Слабый, сломленный, измученный, он понемногу выздоравливал. Стало ясно – он будет жить, вернее, жить будет то, во что он превратился. Ходить он уже никогда не сможет – только двигаться. А еще говорить. И думать. Но его сознание стало сознанием ребенка. Долгие дни в коме перенесли его в детство, средоточие нежности и любви. Он снова стал маленьким мальчиком, он не помнил выстрела, но узнал Кейт и расплакался в ее объятиях; сдавленные, беззвучные рыдания сотрясали все ее худенькое тельце. Он помнил, что она была ему близка, но не помнил, как. Иногда он принимал ее за мать, иногда за подругу. Он называл ее Кэти. Вот кто она теперь. Кэти.
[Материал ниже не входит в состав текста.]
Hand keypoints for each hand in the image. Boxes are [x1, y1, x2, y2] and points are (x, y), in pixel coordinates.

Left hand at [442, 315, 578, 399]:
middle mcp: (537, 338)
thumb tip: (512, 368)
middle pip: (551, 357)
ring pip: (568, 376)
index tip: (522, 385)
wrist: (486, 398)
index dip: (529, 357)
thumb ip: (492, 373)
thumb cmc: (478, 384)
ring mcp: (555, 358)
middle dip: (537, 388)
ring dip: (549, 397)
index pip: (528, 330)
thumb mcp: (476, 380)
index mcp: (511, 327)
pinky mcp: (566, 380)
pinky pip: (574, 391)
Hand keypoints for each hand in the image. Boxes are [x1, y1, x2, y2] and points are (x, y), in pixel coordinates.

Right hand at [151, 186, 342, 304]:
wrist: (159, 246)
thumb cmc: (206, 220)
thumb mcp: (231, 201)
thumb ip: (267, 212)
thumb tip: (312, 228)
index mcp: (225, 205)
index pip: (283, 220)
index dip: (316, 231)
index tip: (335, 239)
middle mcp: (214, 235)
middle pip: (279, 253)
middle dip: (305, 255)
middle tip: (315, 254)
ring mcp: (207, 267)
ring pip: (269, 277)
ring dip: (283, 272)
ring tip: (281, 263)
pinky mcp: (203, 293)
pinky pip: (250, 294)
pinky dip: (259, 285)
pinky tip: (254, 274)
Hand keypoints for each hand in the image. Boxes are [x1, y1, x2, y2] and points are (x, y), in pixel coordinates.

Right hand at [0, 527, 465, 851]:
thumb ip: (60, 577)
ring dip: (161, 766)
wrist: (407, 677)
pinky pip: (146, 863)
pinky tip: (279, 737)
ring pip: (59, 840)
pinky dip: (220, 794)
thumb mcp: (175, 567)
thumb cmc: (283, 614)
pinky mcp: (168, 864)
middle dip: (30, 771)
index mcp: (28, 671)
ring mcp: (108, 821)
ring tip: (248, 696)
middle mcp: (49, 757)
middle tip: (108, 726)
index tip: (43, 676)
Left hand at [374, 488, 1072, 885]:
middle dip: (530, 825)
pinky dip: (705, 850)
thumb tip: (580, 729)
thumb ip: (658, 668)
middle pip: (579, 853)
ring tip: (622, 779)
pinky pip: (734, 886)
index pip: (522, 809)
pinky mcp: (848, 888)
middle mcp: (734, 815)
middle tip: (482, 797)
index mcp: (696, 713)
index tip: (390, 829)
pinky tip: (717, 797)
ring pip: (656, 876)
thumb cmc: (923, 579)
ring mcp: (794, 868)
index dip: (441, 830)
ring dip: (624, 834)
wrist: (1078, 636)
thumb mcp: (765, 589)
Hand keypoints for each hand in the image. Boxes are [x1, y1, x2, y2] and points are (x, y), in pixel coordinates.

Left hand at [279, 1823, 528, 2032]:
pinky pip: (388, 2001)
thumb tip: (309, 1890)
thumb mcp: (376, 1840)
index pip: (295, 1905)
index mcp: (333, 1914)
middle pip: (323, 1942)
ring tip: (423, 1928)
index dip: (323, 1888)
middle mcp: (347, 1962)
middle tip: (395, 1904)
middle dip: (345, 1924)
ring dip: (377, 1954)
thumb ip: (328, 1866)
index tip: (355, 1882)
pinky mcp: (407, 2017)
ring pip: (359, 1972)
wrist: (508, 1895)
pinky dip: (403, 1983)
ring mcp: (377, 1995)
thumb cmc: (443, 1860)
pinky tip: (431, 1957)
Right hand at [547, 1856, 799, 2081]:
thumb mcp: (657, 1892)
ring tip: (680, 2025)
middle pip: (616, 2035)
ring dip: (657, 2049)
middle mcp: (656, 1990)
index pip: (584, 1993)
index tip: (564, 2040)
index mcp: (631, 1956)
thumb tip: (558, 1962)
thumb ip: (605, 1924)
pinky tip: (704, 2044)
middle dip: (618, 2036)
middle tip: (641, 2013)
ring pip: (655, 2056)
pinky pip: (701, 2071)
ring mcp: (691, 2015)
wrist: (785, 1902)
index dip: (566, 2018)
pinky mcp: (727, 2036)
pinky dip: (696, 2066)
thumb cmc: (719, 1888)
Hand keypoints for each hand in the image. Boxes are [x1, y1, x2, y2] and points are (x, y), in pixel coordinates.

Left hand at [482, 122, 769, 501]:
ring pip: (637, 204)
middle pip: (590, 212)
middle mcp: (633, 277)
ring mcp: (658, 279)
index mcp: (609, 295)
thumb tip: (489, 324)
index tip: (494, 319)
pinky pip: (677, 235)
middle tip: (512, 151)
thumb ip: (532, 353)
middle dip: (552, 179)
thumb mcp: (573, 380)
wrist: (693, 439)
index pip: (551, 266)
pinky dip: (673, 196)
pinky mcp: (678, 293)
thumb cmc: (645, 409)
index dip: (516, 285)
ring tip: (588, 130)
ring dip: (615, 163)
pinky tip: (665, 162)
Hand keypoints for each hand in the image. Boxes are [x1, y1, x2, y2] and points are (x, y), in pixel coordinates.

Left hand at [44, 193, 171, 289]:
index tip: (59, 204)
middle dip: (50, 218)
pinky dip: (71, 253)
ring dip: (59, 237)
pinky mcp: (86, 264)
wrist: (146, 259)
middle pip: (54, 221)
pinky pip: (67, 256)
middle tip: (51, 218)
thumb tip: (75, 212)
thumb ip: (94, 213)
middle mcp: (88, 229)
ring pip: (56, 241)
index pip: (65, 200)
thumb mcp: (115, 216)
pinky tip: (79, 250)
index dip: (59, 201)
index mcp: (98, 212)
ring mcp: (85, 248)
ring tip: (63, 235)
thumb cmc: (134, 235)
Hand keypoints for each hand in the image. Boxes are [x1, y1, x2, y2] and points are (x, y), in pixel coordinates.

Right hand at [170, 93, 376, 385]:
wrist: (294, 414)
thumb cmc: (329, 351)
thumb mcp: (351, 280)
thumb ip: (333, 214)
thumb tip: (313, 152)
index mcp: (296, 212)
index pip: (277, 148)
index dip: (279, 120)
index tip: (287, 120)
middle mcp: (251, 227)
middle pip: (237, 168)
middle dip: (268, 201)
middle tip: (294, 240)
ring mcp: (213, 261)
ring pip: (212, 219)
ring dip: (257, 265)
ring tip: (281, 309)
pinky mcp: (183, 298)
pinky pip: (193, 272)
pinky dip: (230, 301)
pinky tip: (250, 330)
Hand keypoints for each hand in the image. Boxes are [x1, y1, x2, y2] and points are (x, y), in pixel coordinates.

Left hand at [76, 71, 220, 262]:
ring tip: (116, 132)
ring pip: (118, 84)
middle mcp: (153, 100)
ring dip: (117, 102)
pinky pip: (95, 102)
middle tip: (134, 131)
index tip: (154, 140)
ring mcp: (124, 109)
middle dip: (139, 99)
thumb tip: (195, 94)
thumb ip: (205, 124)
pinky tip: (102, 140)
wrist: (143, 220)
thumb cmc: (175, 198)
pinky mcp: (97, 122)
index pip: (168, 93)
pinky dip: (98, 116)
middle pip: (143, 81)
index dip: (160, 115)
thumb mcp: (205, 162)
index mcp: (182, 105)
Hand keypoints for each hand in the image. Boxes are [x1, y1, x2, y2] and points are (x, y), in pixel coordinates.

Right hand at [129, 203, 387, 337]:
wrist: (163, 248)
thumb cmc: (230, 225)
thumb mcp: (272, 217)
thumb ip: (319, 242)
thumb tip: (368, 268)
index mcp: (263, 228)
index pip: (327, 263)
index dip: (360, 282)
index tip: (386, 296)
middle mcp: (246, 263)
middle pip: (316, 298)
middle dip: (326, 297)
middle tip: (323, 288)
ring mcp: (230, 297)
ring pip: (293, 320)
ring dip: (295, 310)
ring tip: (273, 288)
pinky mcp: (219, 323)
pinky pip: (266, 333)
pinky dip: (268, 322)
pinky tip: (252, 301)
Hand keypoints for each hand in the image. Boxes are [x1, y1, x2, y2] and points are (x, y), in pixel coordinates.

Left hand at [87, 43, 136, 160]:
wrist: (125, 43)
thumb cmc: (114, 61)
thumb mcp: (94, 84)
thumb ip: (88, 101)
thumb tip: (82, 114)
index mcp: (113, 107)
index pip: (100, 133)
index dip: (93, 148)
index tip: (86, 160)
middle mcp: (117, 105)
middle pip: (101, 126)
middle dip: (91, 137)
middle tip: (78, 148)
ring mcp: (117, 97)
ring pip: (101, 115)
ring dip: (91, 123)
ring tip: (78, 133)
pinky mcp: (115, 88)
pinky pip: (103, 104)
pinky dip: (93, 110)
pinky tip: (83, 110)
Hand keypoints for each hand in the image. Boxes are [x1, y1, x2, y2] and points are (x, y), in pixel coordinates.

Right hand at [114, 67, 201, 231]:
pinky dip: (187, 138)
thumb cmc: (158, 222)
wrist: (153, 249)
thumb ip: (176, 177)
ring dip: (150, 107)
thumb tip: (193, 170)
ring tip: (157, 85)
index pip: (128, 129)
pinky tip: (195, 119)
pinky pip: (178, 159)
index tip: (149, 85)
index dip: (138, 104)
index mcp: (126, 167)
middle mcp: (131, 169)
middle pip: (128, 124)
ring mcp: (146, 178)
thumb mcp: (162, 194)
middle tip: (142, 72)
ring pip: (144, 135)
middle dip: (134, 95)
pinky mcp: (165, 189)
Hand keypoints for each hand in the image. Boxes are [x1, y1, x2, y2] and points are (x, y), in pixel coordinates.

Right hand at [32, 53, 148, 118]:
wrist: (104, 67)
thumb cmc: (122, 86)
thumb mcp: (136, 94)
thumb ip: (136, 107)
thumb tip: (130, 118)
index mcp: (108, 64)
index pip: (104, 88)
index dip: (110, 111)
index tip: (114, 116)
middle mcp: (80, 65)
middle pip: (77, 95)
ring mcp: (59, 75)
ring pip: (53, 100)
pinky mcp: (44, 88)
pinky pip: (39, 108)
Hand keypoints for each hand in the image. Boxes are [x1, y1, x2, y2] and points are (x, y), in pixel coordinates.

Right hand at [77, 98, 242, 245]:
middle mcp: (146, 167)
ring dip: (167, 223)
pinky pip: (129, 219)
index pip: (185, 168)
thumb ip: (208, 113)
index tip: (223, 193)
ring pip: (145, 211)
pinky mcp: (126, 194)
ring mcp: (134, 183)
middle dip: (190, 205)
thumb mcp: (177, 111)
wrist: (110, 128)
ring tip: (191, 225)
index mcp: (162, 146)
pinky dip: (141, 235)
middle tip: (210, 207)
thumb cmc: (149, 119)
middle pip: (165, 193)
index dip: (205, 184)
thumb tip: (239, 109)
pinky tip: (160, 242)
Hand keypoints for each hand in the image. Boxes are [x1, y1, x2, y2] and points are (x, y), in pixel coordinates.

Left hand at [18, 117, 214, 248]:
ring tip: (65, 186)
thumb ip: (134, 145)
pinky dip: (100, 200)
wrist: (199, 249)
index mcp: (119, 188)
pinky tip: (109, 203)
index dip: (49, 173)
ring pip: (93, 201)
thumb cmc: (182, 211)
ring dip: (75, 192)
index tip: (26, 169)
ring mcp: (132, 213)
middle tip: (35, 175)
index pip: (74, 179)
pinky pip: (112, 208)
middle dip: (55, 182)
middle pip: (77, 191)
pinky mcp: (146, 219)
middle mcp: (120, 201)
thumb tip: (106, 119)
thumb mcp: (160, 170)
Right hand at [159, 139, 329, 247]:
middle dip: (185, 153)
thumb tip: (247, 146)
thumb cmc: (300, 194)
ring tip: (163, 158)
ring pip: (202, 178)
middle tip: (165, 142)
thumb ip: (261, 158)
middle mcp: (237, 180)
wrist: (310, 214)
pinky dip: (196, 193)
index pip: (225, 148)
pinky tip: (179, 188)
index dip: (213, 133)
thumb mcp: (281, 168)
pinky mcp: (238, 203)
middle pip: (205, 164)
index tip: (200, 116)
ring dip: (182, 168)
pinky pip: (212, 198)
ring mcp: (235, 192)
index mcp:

Больше не принцесса.
– Ты не уйдешь от меня?
Убитая горем, она покачала головой:
– Нет, Том.
– Никогда?
– Никогда. Я очень люблю тебя и никогда не оставлю.
Ее глаза вновь наполнились слезами, и силой воли она заставила себя думать о каких-то незначительных вещах. Нельзя думать о Томе, говоря эти слова – ее сердце не выдержит. Нельзя плакать. Нельзя, чтобы плакал Том.